Prognosis Of Continued CPR
As discussed previously, pulmonary CO2 exchange is affected by multiple factors at the level of the alveoli. In contrast to this, at extremely low flow states, ETCO2 is determined almost entirely by pulmonary flow secondary to a logarithmic relationship between cardiac output and ETCO2 that exists during cardiac arrest.33 This relationship between pulmonary flow and ETCO2 during arrest makes capnometry an important prognostic marker during CPR in the ED. In multiple studies, an ETCO2 level during CPR of 10 mm Hg or less 20 minutes after the initiation of resuscitation in patients with pulseless electrical activity accurately predicted death in patients suffering prehospital arrest.34-37 These findings were also supported by a small prospective trial of both in- and out-of-hospital arrest39 and were only minimally affected by variations of ventilatory rate.40 However, the initial ETCO2 had no correlation with outcome or survival,34 and very low initial ETCO2 (less than 6 mm Hg) has been associated with survival.40 Accordingly, the 2010 Advanced Cardiac Life Support guidelines state, “Persistently low ETCO2 values (less than 10 mm Hg) during CPR in intubated patients suggest that ROSC is unlikely,” and they consider ETCO2 “unreliable immediately after starting CPR.”41 One caution is that the prognostic value of ETCO2 has not been established in supraglottic airways or in those receiving bag valve mask ventilations.41 Further, the absence of color change on a colorimetric device is not sufficiently accurate to allow cessation of resuscitation.41,42 Detection Of ROSC During Cardiac Arrest A sudden rise in ETCO2 during CPR may indicate ROSC. An increase of more than 10 mm Hg from the patient’s baseline should prompt a rhythm check and, if the rhythm is organized, a pulse check.43-49
An ECG of the patient after regaining his pulse revealed ST elevations in the lateral precordial leads. The patient was taken to the cardiac catheterization lab for revascularization on hospital day 1 He was extubated on hospital 1day 2 and optimized on antiplatelet drugs, beta-blockers, and lipid-lowering agents prior to discharge.
ETCO2 Key Points
- Capnography allows for the continuous verification of ETT placement, which is essential in the unstable prehospital and ED environment in which patients are frequently moved; achieving adequate sedation can be difficult, and accidental extubation is an ongoing risk.

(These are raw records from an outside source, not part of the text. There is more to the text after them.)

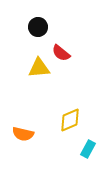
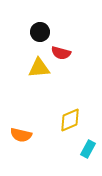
black circle: moved 2 px right, 5 px down
red semicircle: rotated 24 degrees counterclockwise
orange semicircle: moved 2 px left, 1 px down
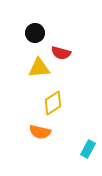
black circle: moved 5 px left, 1 px down
yellow diamond: moved 17 px left, 17 px up; rotated 10 degrees counterclockwise
orange semicircle: moved 19 px right, 3 px up
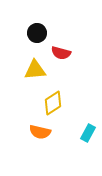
black circle: moved 2 px right
yellow triangle: moved 4 px left, 2 px down
cyan rectangle: moved 16 px up
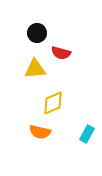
yellow triangle: moved 1 px up
yellow diamond: rotated 10 degrees clockwise
cyan rectangle: moved 1 px left, 1 px down
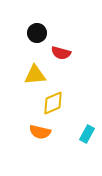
yellow triangle: moved 6 px down
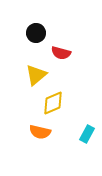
black circle: moved 1 px left
yellow triangle: moved 1 px right; rotated 35 degrees counterclockwise
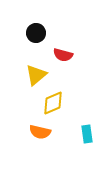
red semicircle: moved 2 px right, 2 px down
cyan rectangle: rotated 36 degrees counterclockwise
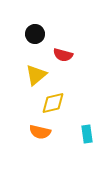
black circle: moved 1 px left, 1 px down
yellow diamond: rotated 10 degrees clockwise
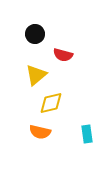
yellow diamond: moved 2 px left
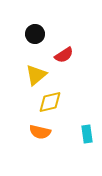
red semicircle: moved 1 px right; rotated 48 degrees counterclockwise
yellow diamond: moved 1 px left, 1 px up
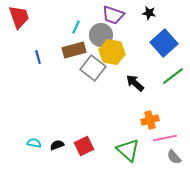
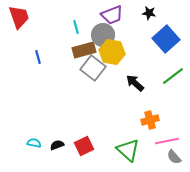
purple trapezoid: moved 1 px left; rotated 40 degrees counterclockwise
cyan line: rotated 40 degrees counterclockwise
gray circle: moved 2 px right
blue square: moved 2 px right, 4 px up
brown rectangle: moved 10 px right
pink line: moved 2 px right, 3 px down
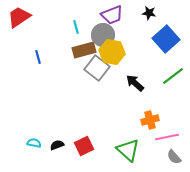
red trapezoid: rotated 105 degrees counterclockwise
gray square: moved 4 px right
pink line: moved 4 px up
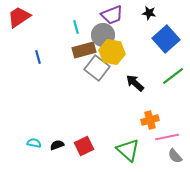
gray semicircle: moved 1 px right, 1 px up
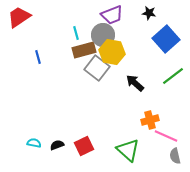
cyan line: moved 6 px down
pink line: moved 1 px left, 1 px up; rotated 35 degrees clockwise
gray semicircle: rotated 28 degrees clockwise
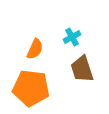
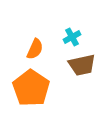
brown trapezoid: moved 4 px up; rotated 84 degrees counterclockwise
orange pentagon: rotated 27 degrees clockwise
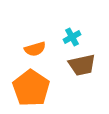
orange semicircle: rotated 50 degrees clockwise
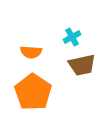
orange semicircle: moved 4 px left, 3 px down; rotated 20 degrees clockwise
orange pentagon: moved 2 px right, 4 px down
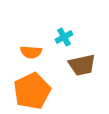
cyan cross: moved 8 px left
orange pentagon: moved 1 px left, 1 px up; rotated 12 degrees clockwise
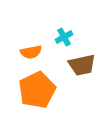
orange semicircle: rotated 15 degrees counterclockwise
orange pentagon: moved 5 px right, 1 px up
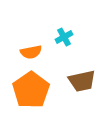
brown trapezoid: moved 16 px down
orange pentagon: moved 6 px left; rotated 9 degrees counterclockwise
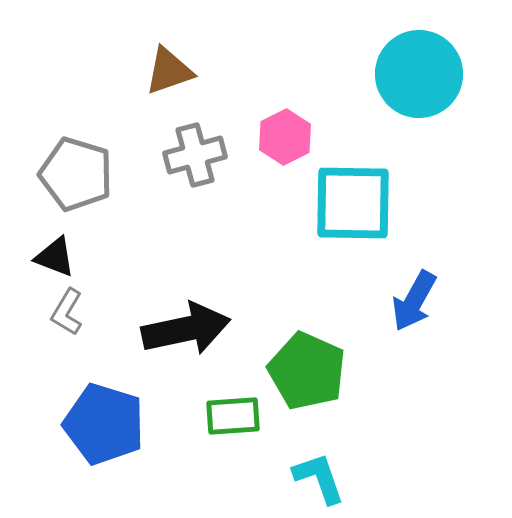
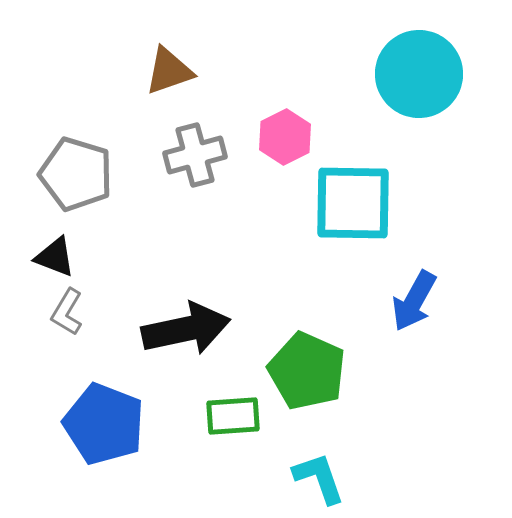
blue pentagon: rotated 4 degrees clockwise
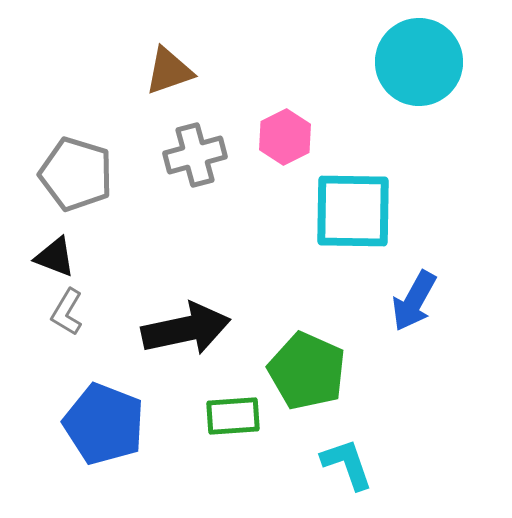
cyan circle: moved 12 px up
cyan square: moved 8 px down
cyan L-shape: moved 28 px right, 14 px up
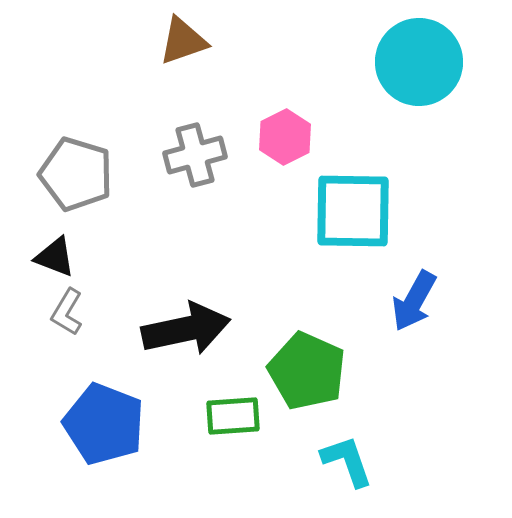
brown triangle: moved 14 px right, 30 px up
cyan L-shape: moved 3 px up
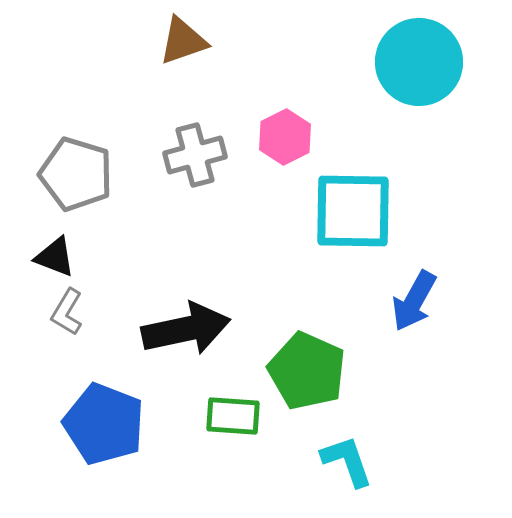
green rectangle: rotated 8 degrees clockwise
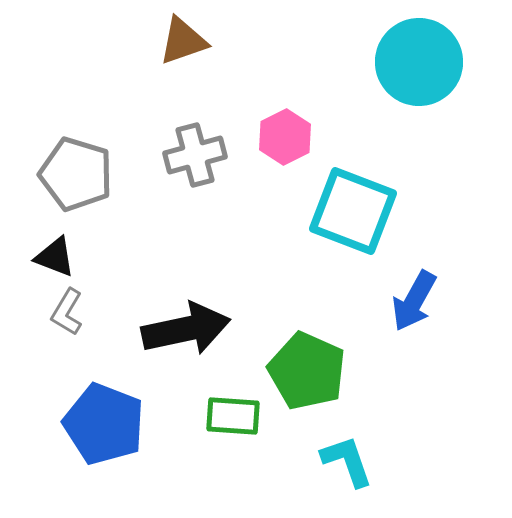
cyan square: rotated 20 degrees clockwise
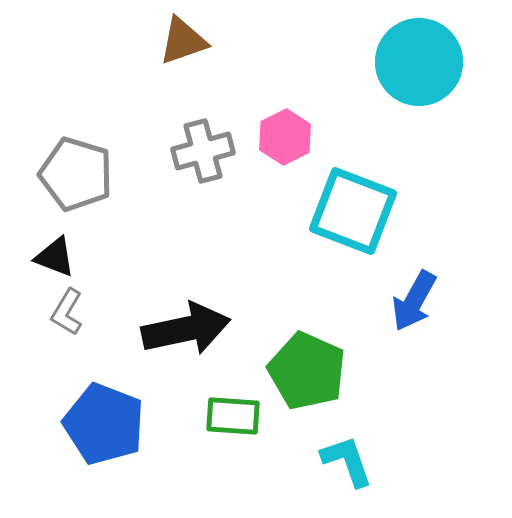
gray cross: moved 8 px right, 4 px up
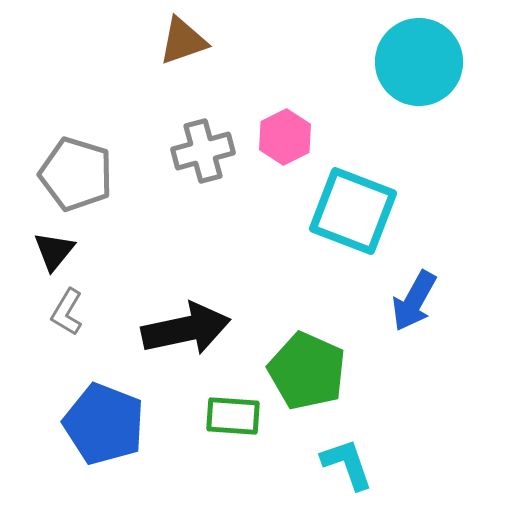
black triangle: moved 1 px left, 6 px up; rotated 48 degrees clockwise
cyan L-shape: moved 3 px down
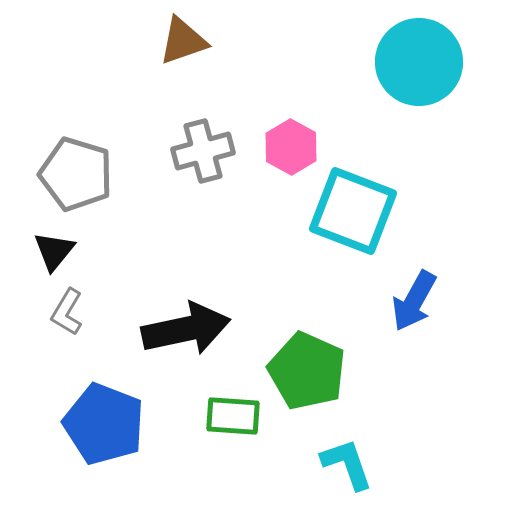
pink hexagon: moved 6 px right, 10 px down; rotated 4 degrees counterclockwise
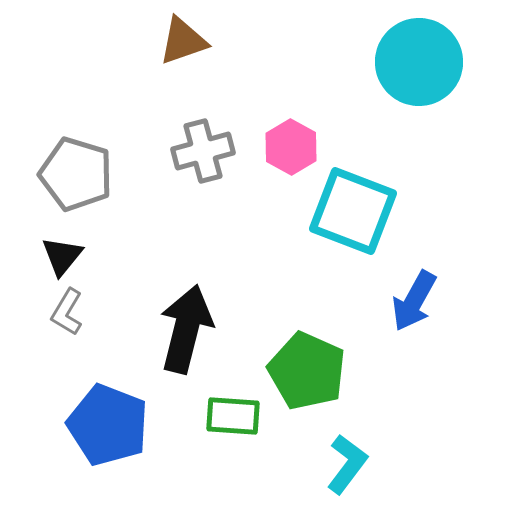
black triangle: moved 8 px right, 5 px down
black arrow: rotated 64 degrees counterclockwise
blue pentagon: moved 4 px right, 1 px down
cyan L-shape: rotated 56 degrees clockwise
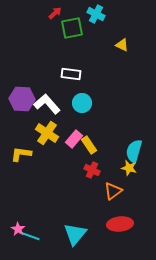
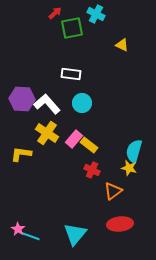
yellow rectangle: rotated 18 degrees counterclockwise
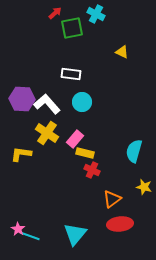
yellow triangle: moved 7 px down
cyan circle: moved 1 px up
pink rectangle: moved 1 px right
yellow rectangle: moved 4 px left, 8 px down; rotated 24 degrees counterclockwise
yellow star: moved 15 px right, 19 px down
orange triangle: moved 1 px left, 8 px down
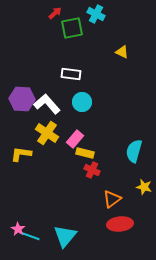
cyan triangle: moved 10 px left, 2 px down
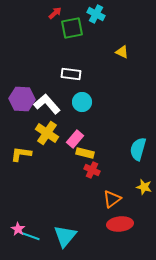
cyan semicircle: moved 4 px right, 2 px up
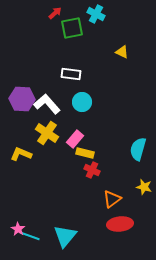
yellow L-shape: rotated 15 degrees clockwise
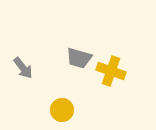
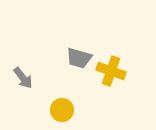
gray arrow: moved 10 px down
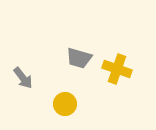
yellow cross: moved 6 px right, 2 px up
yellow circle: moved 3 px right, 6 px up
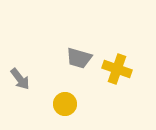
gray arrow: moved 3 px left, 1 px down
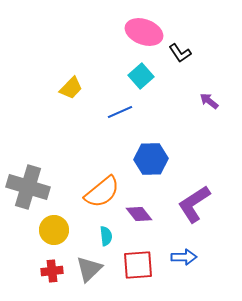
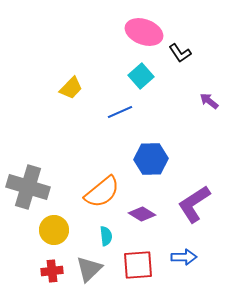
purple diamond: moved 3 px right; rotated 20 degrees counterclockwise
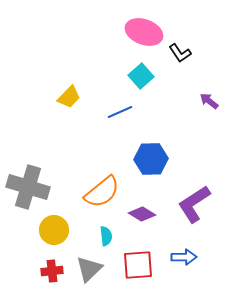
yellow trapezoid: moved 2 px left, 9 px down
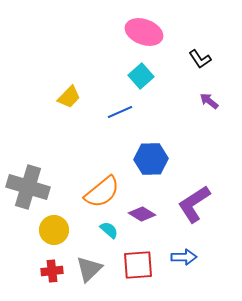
black L-shape: moved 20 px right, 6 px down
cyan semicircle: moved 3 px right, 6 px up; rotated 42 degrees counterclockwise
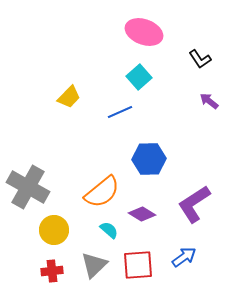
cyan square: moved 2 px left, 1 px down
blue hexagon: moved 2 px left
gray cross: rotated 12 degrees clockwise
blue arrow: rotated 35 degrees counterclockwise
gray triangle: moved 5 px right, 4 px up
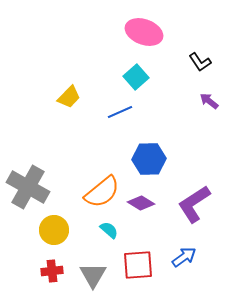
black L-shape: moved 3 px down
cyan square: moved 3 px left
purple diamond: moved 1 px left, 11 px up
gray triangle: moved 1 px left, 10 px down; rotated 16 degrees counterclockwise
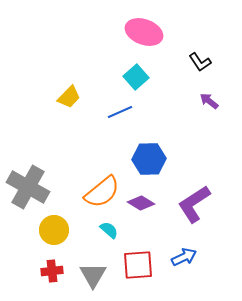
blue arrow: rotated 10 degrees clockwise
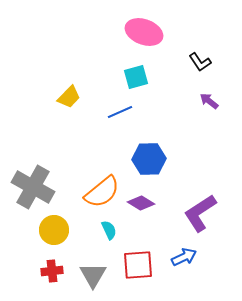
cyan square: rotated 25 degrees clockwise
gray cross: moved 5 px right
purple L-shape: moved 6 px right, 9 px down
cyan semicircle: rotated 24 degrees clockwise
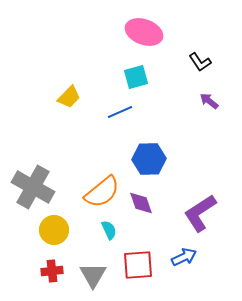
purple diamond: rotated 40 degrees clockwise
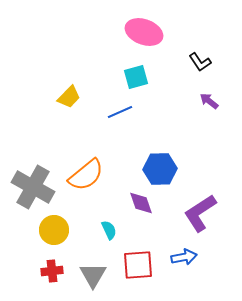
blue hexagon: moved 11 px right, 10 px down
orange semicircle: moved 16 px left, 17 px up
blue arrow: rotated 15 degrees clockwise
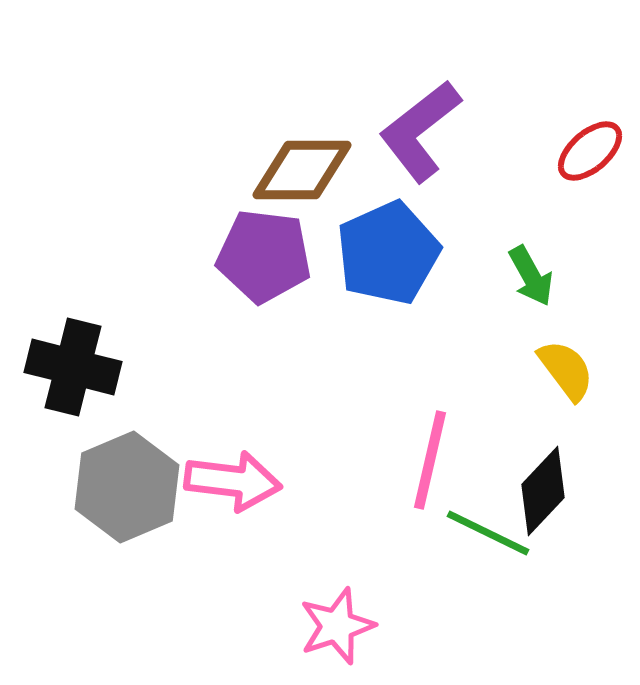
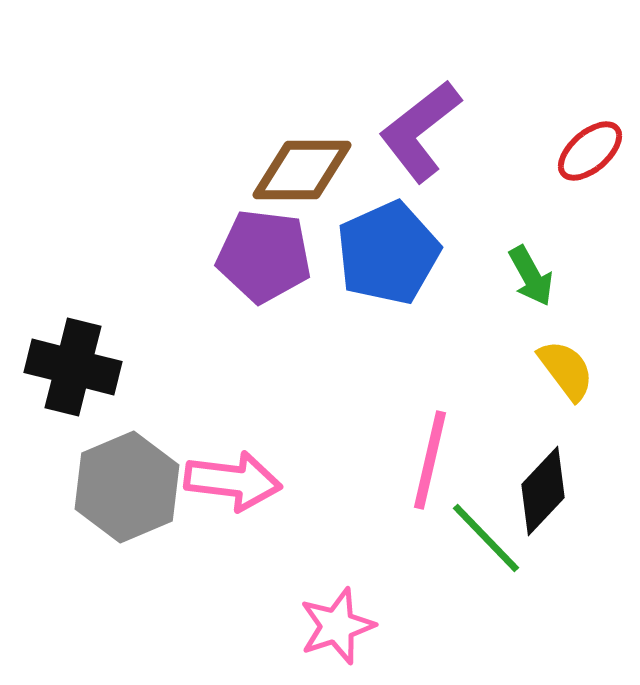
green line: moved 2 px left, 5 px down; rotated 20 degrees clockwise
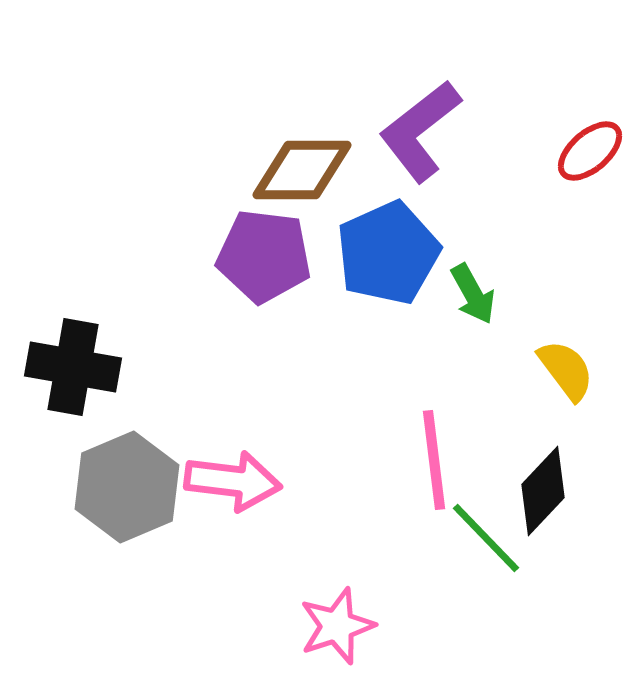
green arrow: moved 58 px left, 18 px down
black cross: rotated 4 degrees counterclockwise
pink line: moved 4 px right; rotated 20 degrees counterclockwise
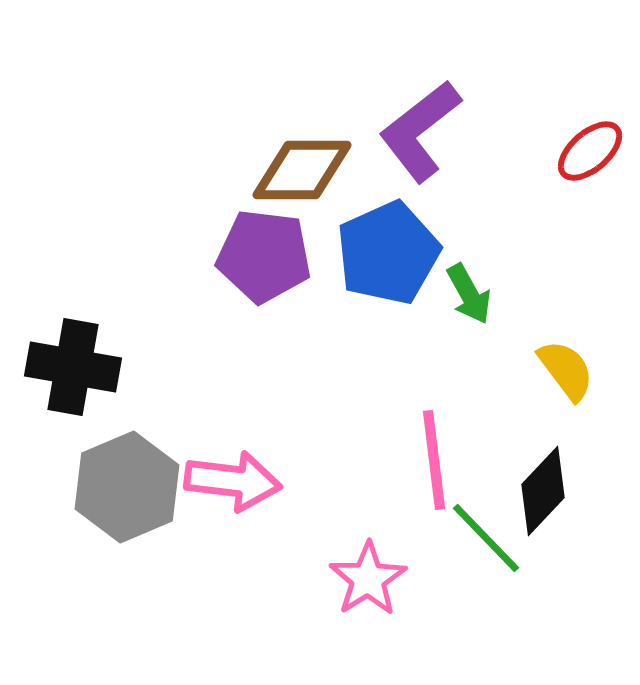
green arrow: moved 4 px left
pink star: moved 31 px right, 47 px up; rotated 14 degrees counterclockwise
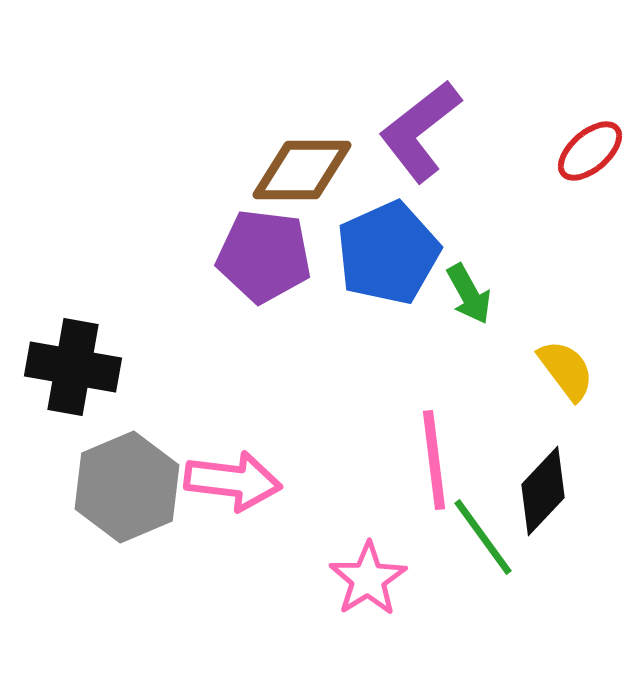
green line: moved 3 px left, 1 px up; rotated 8 degrees clockwise
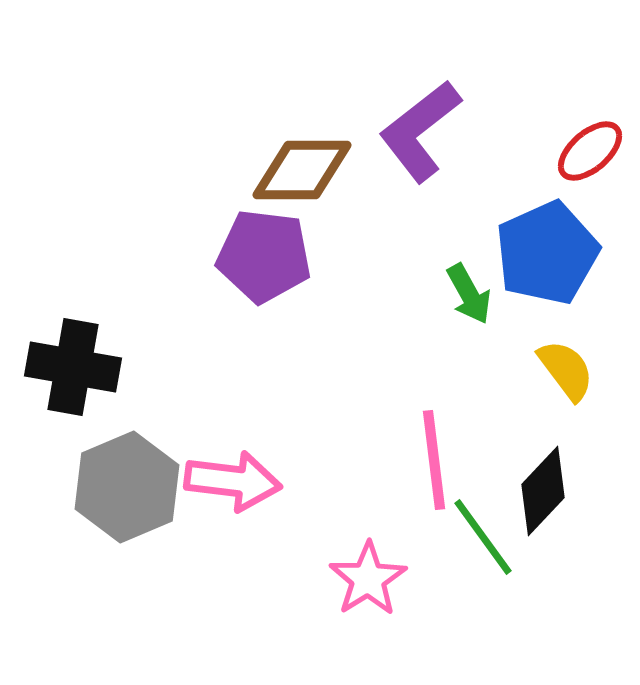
blue pentagon: moved 159 px right
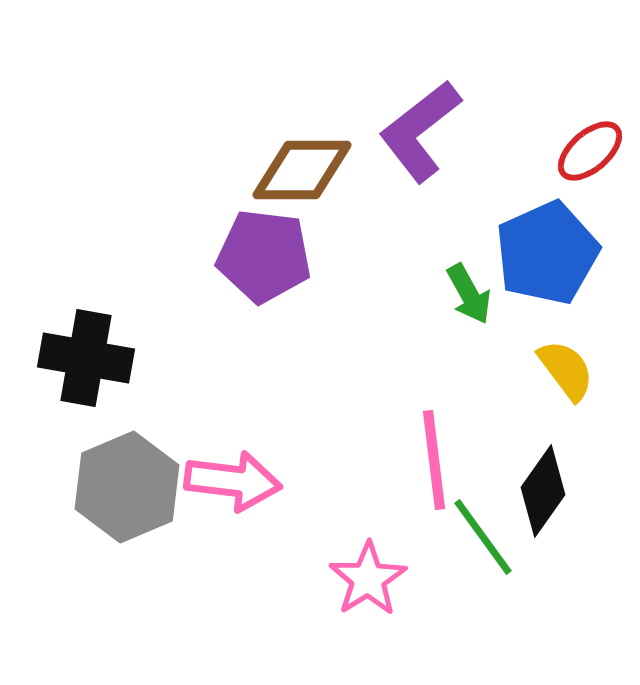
black cross: moved 13 px right, 9 px up
black diamond: rotated 8 degrees counterclockwise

- Continuous capnography by spectroscopy may be superior to qualitative CO2 detectors in detecting correct ETT placement during cardiac arrest.
- An ETCO2 less than 10 mm Hg following 20 minutes of CPR is predictive of death and indicates that continued attempts at resuscitation are likely futile.
- A rapid increase in ETCO2 concentration during CPR often represents ROSC and can be a useful guide in determining timing of rhythm and pulse checks.
- Continuous noninvasive ETCO2 monitoring can be useful in the monitoring of patients with tenuous respiratory status, such as those with severe reactive airway disease or congestive heart failure.
- While a low ETCO2 concentration is difficult to interpret, an ETCO2 concentration greater than 40 mm Hg will almost always indicate hypercapnia. The degree of hypercapnia may be underrepresented by the ETCO2.